## The task
Take every record and write it out again exactly, with no images included.

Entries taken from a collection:

────────

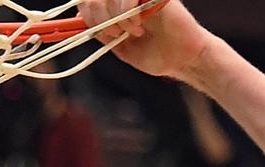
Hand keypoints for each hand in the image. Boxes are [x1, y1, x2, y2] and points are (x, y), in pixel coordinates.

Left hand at [78, 0, 214, 81]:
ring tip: (131, 32)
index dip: (87, 13)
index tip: (99, 32)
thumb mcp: (120, 48)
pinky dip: (127, 11)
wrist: (183, 59)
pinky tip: (138, 25)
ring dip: (114, 16)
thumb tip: (81, 19)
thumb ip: (102, 32)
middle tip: (115, 34)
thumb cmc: (157, 56)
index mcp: (117, 8)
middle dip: (98, 16)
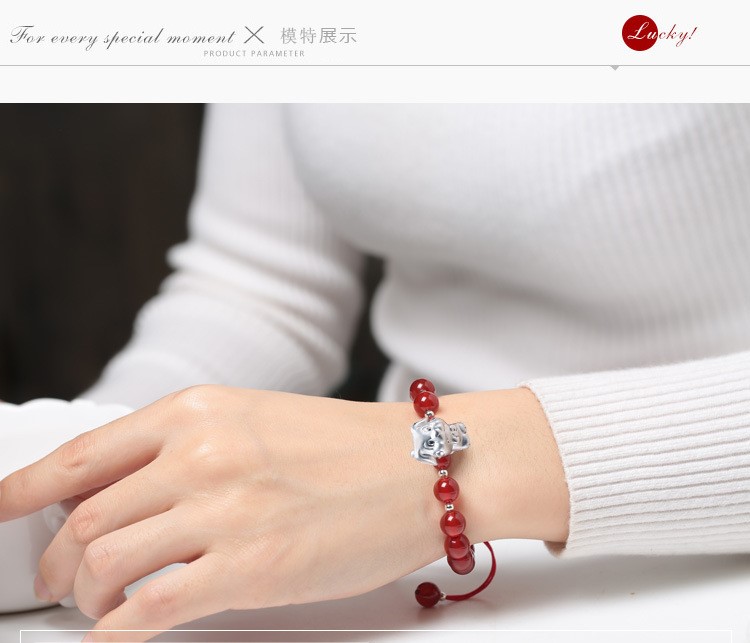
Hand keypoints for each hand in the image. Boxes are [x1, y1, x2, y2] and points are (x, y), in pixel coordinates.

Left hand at [0, 385, 567, 640]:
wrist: (420, 465)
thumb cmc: (348, 444)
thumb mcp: (255, 420)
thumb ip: (186, 449)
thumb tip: (126, 488)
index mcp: (199, 413)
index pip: (81, 455)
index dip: (21, 491)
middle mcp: (201, 456)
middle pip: (85, 518)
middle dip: (58, 561)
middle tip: (60, 580)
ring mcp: (224, 511)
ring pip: (105, 564)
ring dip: (88, 596)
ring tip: (100, 605)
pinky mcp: (250, 569)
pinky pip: (149, 611)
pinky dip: (119, 631)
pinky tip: (120, 633)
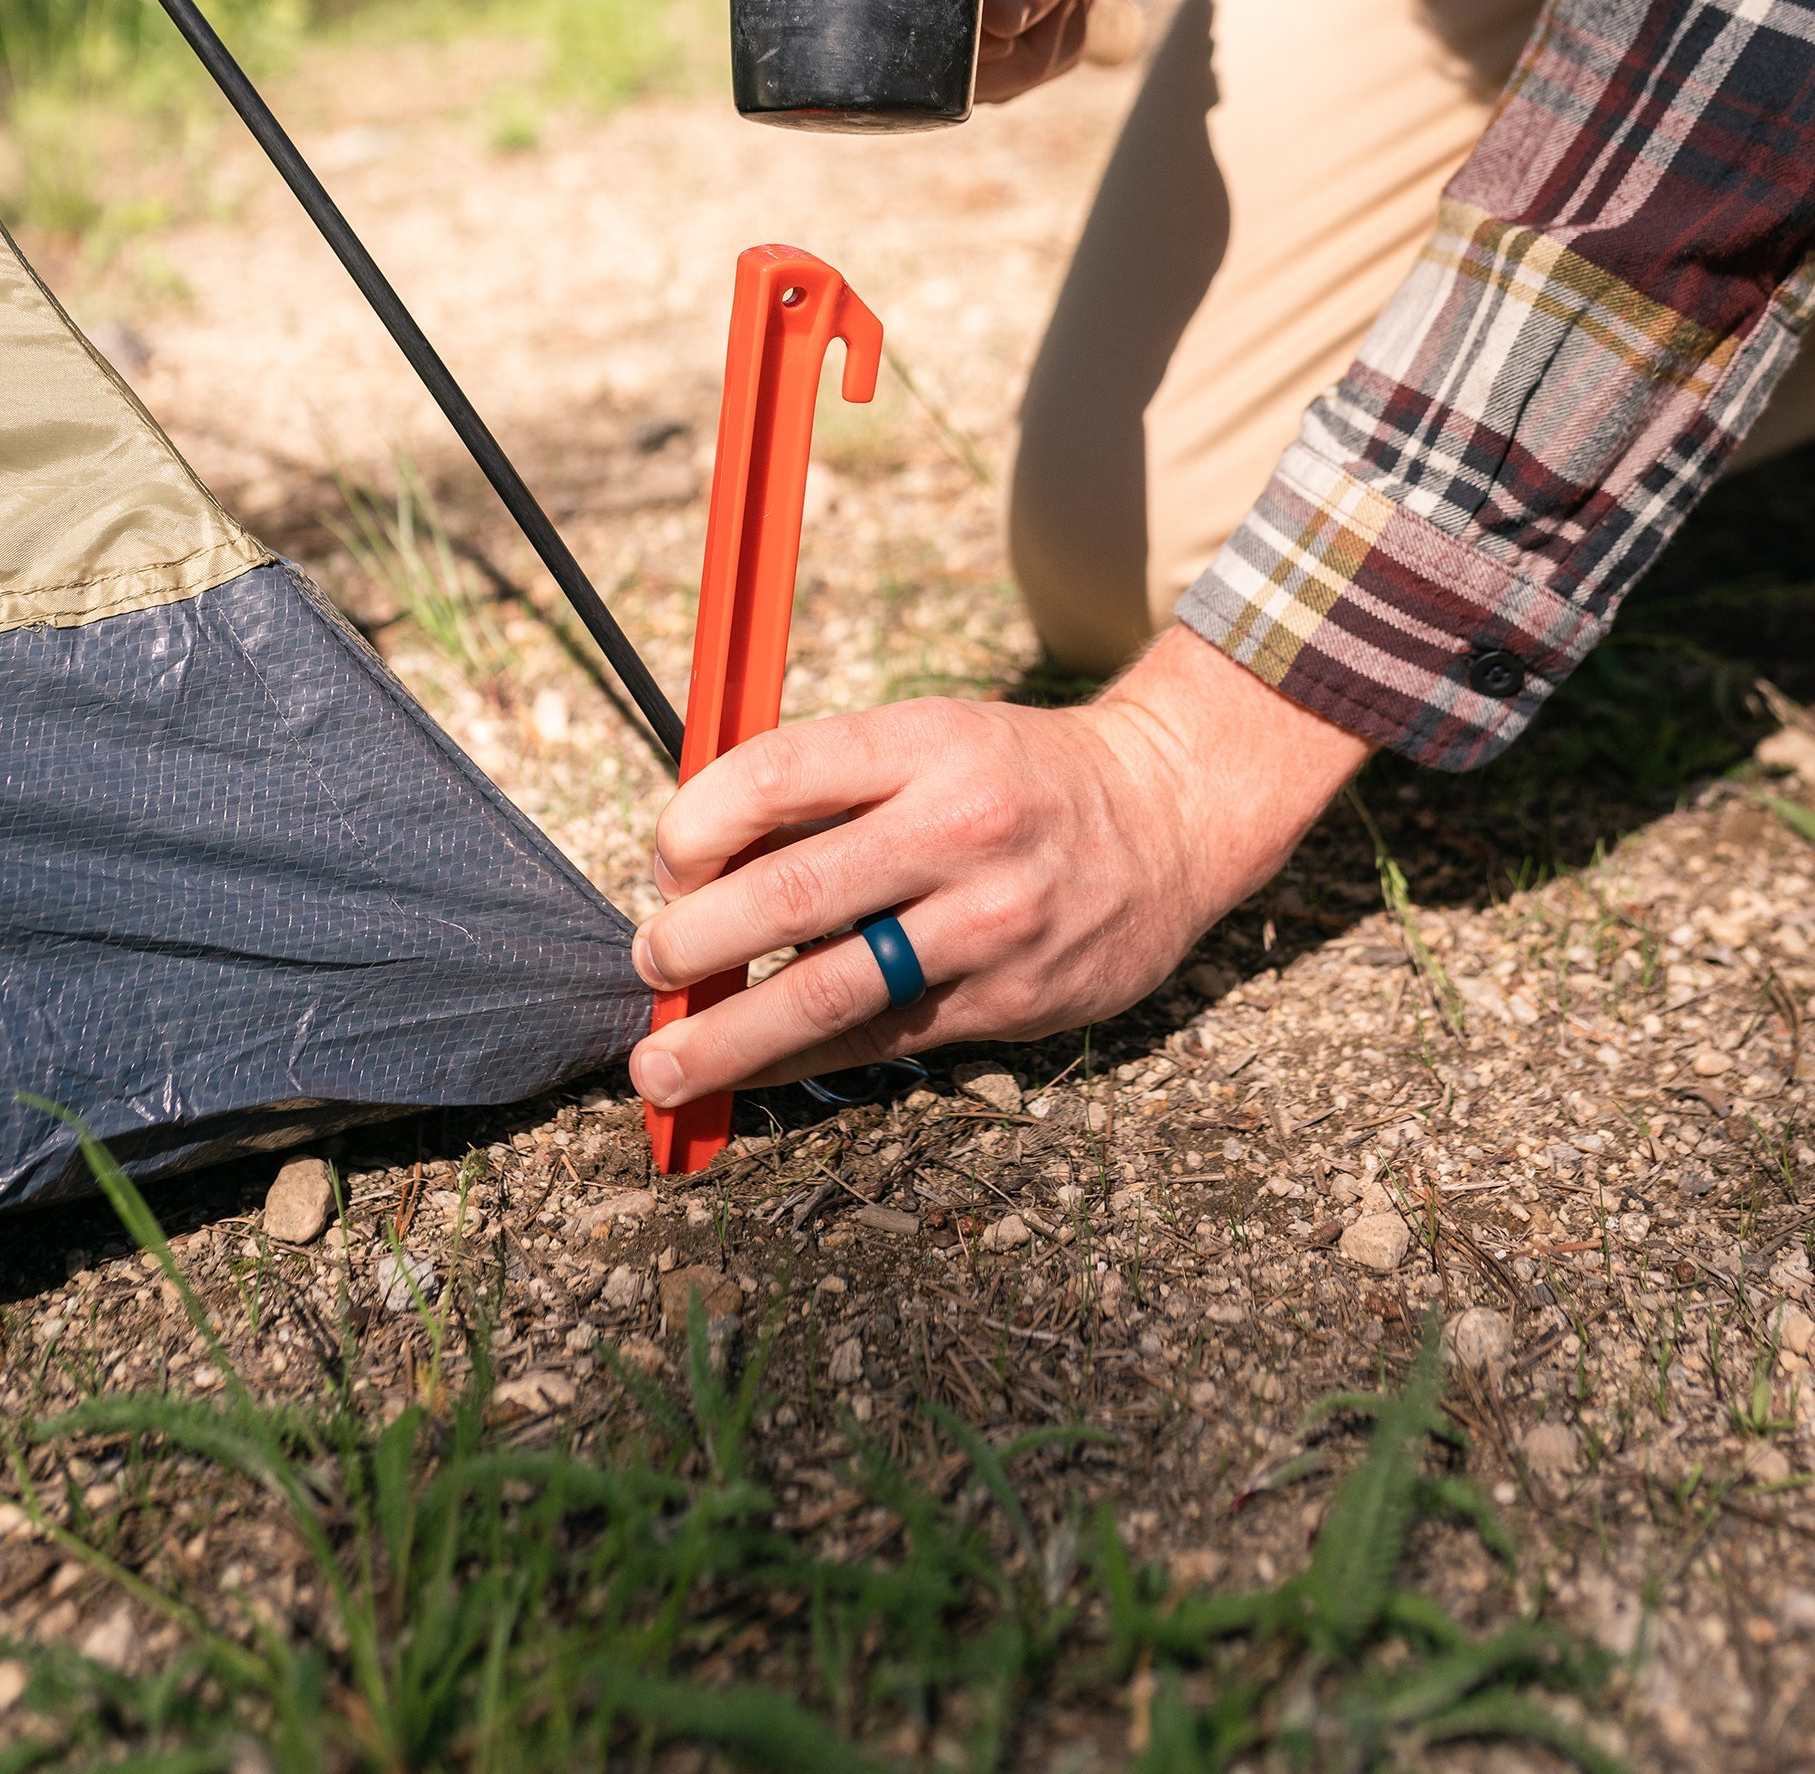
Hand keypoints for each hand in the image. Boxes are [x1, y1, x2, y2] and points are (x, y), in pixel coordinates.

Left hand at [625, 625, 1366, 1110]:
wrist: (1167, 815)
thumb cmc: (1014, 776)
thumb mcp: (929, 739)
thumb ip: (827, 793)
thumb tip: (695, 865)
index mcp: (923, 743)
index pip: (775, 774)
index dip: (695, 827)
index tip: (665, 864)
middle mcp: (957, 828)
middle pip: (789, 892)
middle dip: (693, 943)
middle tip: (647, 966)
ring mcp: (987, 921)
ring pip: (830, 991)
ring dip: (729, 1038)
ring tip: (662, 1068)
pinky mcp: (1008, 1000)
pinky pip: (881, 1042)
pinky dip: (800, 1065)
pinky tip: (749, 1075)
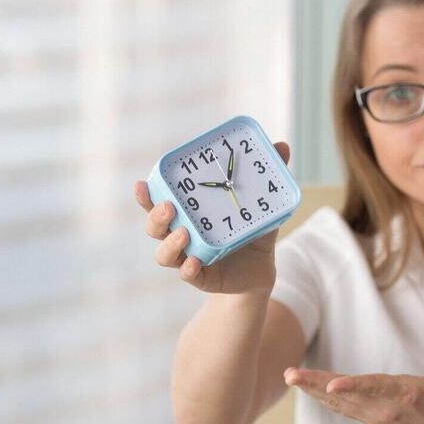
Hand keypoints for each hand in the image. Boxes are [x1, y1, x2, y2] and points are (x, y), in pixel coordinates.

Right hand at [135, 141, 290, 294]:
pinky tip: (194, 262)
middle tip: (168, 206)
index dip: (145, 196)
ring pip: (164, 254)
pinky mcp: (202, 278)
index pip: (156, 202)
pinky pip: (188, 275)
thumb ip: (265, 178)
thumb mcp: (259, 204)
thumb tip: (282, 145)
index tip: (142, 184)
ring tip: (183, 233)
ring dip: (169, 244)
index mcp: (186, 214)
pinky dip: (189, 269)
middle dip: (155, 216)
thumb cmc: (249, 231)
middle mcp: (180, 236)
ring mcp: (188, 258)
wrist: (260, 269)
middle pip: (154, 228)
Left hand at [284, 355, 423, 423]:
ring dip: (310, 389)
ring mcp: (372, 415)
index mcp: (403, 396)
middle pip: (345, 396)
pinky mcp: (365, 417)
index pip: (374, 389)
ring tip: (288, 376)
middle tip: (290, 375)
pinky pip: (337, 407)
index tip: (331, 385)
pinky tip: (300, 384)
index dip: (352, 387)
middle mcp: (382, 408)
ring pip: (336, 402)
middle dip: (316, 386)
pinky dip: (317, 396)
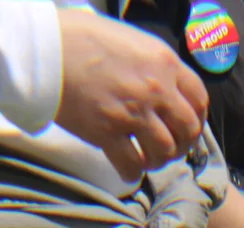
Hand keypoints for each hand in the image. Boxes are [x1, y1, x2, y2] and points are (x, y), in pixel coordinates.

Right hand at [55, 9, 209, 181]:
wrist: (45, 48)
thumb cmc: (81, 37)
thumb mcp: (130, 41)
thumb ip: (151, 64)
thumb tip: (160, 84)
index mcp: (164, 62)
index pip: (198, 98)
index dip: (196, 119)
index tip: (187, 128)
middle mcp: (155, 89)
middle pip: (187, 130)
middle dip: (182, 144)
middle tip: (169, 149)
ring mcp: (132, 113)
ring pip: (163, 150)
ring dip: (158, 160)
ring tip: (147, 160)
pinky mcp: (107, 133)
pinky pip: (130, 164)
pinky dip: (132, 172)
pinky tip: (128, 171)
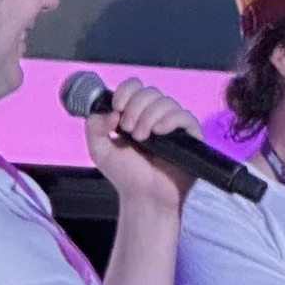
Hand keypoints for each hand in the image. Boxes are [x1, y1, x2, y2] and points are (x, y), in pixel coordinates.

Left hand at [86, 78, 202, 211]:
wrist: (145, 197)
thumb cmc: (126, 176)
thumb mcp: (100, 151)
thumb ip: (93, 127)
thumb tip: (108, 111)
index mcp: (136, 114)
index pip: (135, 86)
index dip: (125, 91)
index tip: (117, 108)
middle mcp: (156, 115)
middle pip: (150, 91)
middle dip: (135, 108)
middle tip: (128, 130)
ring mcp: (174, 125)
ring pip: (166, 101)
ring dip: (149, 117)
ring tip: (142, 138)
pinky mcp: (190, 135)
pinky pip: (184, 115)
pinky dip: (169, 120)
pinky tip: (159, 133)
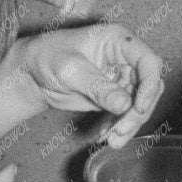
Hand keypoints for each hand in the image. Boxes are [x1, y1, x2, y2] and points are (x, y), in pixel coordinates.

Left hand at [15, 24, 163, 145]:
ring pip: (140, 104)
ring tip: (113, 141)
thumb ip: (98, 87)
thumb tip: (125, 105)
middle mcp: (126, 58)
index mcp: (119, 40)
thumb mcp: (70, 70)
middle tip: (121, 130)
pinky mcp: (114, 96)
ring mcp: (121, 78)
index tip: (137, 107)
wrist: (32, 73)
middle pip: (149, 86)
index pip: (149, 61)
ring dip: (130, 124)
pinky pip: (126, 113)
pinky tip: (105, 137)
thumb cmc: (47, 57)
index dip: (149, 84)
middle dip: (138, 112)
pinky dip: (119, 127)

────────

## Solution for this task
Hand keypoints for each hand in the image. Boxes are [x1, y1, x2, y2] and points are (x, y), in pixel coordinates.

Left hand at [78, 0, 214, 81]:
ring tip: (131, 32)
index dip: (87, 13)
index tip: (99, 32)
thumb mcp: (120, 48)
pinky dip: (127, 11)
wrist: (183, 59)
pinky tip: (138, 25)
ring dip: (114, 16)
thumb tip: (81, 19)
thumb ip: (102, 32)
middle tip: (115, 34)
thumb cmc: (157, 56)
index mcp: (117, 8)
middle dip: (98, 16)
Hand keypoints for each hand in the image. Boxes are [x1, y1, x2, y2] and points are (x, y), in pixel coordinates.

Left hand at [0, 385, 567, 640]:
wrist: (420, 465)
thumb cmc: (348, 444)
thumb mcp: (255, 420)
thumb ip: (186, 449)
thumb tip: (126, 488)
index mcp: (199, 413)
index pip: (81, 455)
index dip: (21, 491)
middle mcp: (201, 456)
middle pip: (85, 518)
middle dip: (58, 561)
middle tip: (60, 580)
ring mcp: (224, 511)
ring pip: (105, 564)
ring dip: (88, 596)
ring tip: (100, 605)
pinky mcp: (250, 569)
pinky pip: (149, 611)
pinky dip: (119, 631)
pinky tip: (120, 633)
Hand keypoints for each hand in the image. Boxes are [x1, y1, x2, y2] and points are (x, y), in pixel coordinates.

Left hand at [625, 625, 1366, 1110]:
wrist: (1167, 815)
thumb cmc: (1014, 776)
thumb mcp: (929, 739)
thumb ip: (827, 793)
thumb tip: (695, 865)
index mcp: (923, 743)
index pip: (775, 774)
index dip: (695, 827)
index tip: (665, 864)
middle mcp: (957, 828)
middle pip: (789, 892)
middle dip: (693, 943)
middle tip: (647, 966)
ring mcp: (987, 921)
ring pip: (830, 991)
ring dip: (729, 1038)
ring tip: (662, 1068)
pinky mcp: (1008, 1000)
pinky pip: (881, 1042)
pinky dip: (800, 1065)
pinky tip: (749, 1075)
Hand keypoints for each hand in the image. Boxes are [x1, y1, x2, y2] and points are (x, y), in pixel coordinates.

Right hand at [135, 141, 290, 294]:
pinky tip: (194, 262)
middle tip: (168, 206)
index dip: (145, 196)
ring pip: (164, 254)
pinky mcp: (202, 278)
index pip: (156, 202)
pinky pip: (188, 275)
thumb ip: (265, 178)
thumb mcp: (259, 204)
thumb tip: (282, 145)
index tip: (142, 184)
ring tip: (183, 233)
ring dip: (169, 244)
index mcp: (186, 214)
pinky dip: (189, 269)
middle dip: (155, 216)
thumb cmc: (249, 231)
middle mcp: (180, 236)
ring mcp: (188, 258)
wrist: (260, 269)
middle pip: (154, 228)
Left hand at [284, 355, 423, 423]:
ring dip: (310, 389)
ring mcp: (372, 415)
index mcp: (403, 396)
middle pip: (345, 396)
pinky mcp: (365, 417)
index pip: (374, 389)
ring tip: (288, 376)
middle tip: (290, 375)
pinky pip: (337, 407)
index tip: (331, 385)
pinky tip: (300, 384)
index dip: (352, 387)
middle mcp: (382, 408)
ring pip: (336, 402)
middle dip: (316, 386)
pinky dip: (317, 396)
Hand keypoints for each hand in the image. Boxes are [x1, y1, x2, y2] and points are (x, y), in pixel coordinates.

Right hand at [55, 9, 209, 181]:
wrist: (45, 48)
thumb cmc: (81, 37)
thumb mcp: (130, 41)
thumb ip: (151, 64)
thumb tip: (160, 84)
index mcp: (164, 62)
index pip: (198, 98)
index dip: (196, 119)
index tip: (187, 128)
middle mcp: (155, 89)
middle pip: (187, 130)
middle dip: (182, 144)
middle tip: (169, 149)
ring mcp: (132, 113)
ring pip: (163, 150)
ring dip: (158, 160)
ring tip: (147, 160)
pinky mcp: (107, 133)
pinky pip: (130, 164)
pinky dip: (132, 172)
pinky tip: (128, 171)
Hand keypoints for each hand in the image. Boxes are [x1, y1, x2, y2] and points are (x, y), in pixel coordinates.

Left hand at [86, 78, 202, 211]:
wrist: (145, 197)
thumb cmc: (126, 176)
thumb mcp: (100, 151)
thumb ip: (93, 127)
thumb tip: (108, 111)
index mcp: (136, 114)
index pip: (135, 86)
index dip: (125, 91)
index tip: (117, 108)
middle mcp: (156, 115)
middle pip: (150, 91)
middle dip: (135, 108)
middle tip: (128, 130)
ring mcp: (174, 125)
ring pip: (166, 101)
ring dip: (149, 117)
ring tip: (142, 138)
pinky mcp: (190, 135)
pinky pip: (184, 115)
pinky dip: (169, 120)
pinky tip: (159, 133)
Hand keypoints for each hand in the image. Boxes are [x1, y1, x2, y2] and points are (x, y), in pixel coordinates.

Left hand at [15, 24, 163, 145]:
ring pip: (140, 104)
ring tip: (113, 141)
thumb ip: (98, 87)
thumb tip: (125, 105)
middle mcp: (126, 58)
index mcp: (119, 40)
thumb mcp: (70, 70)
middle tip: (121, 130)
pinky mcp: (114, 96)
ring mcp: (121, 78)
index tip: (137, 107)
wrist: (32, 73)
middle pip: (149, 86)
index pip: (149, 61)
ring dip: (130, 124)
pinky pip: (126, 113)
pinky tip: (105, 137)
thumb cmc: (47, 57)
index dip: (149, 84)
middle dip: (138, 112)
pinky dip: (119, 127)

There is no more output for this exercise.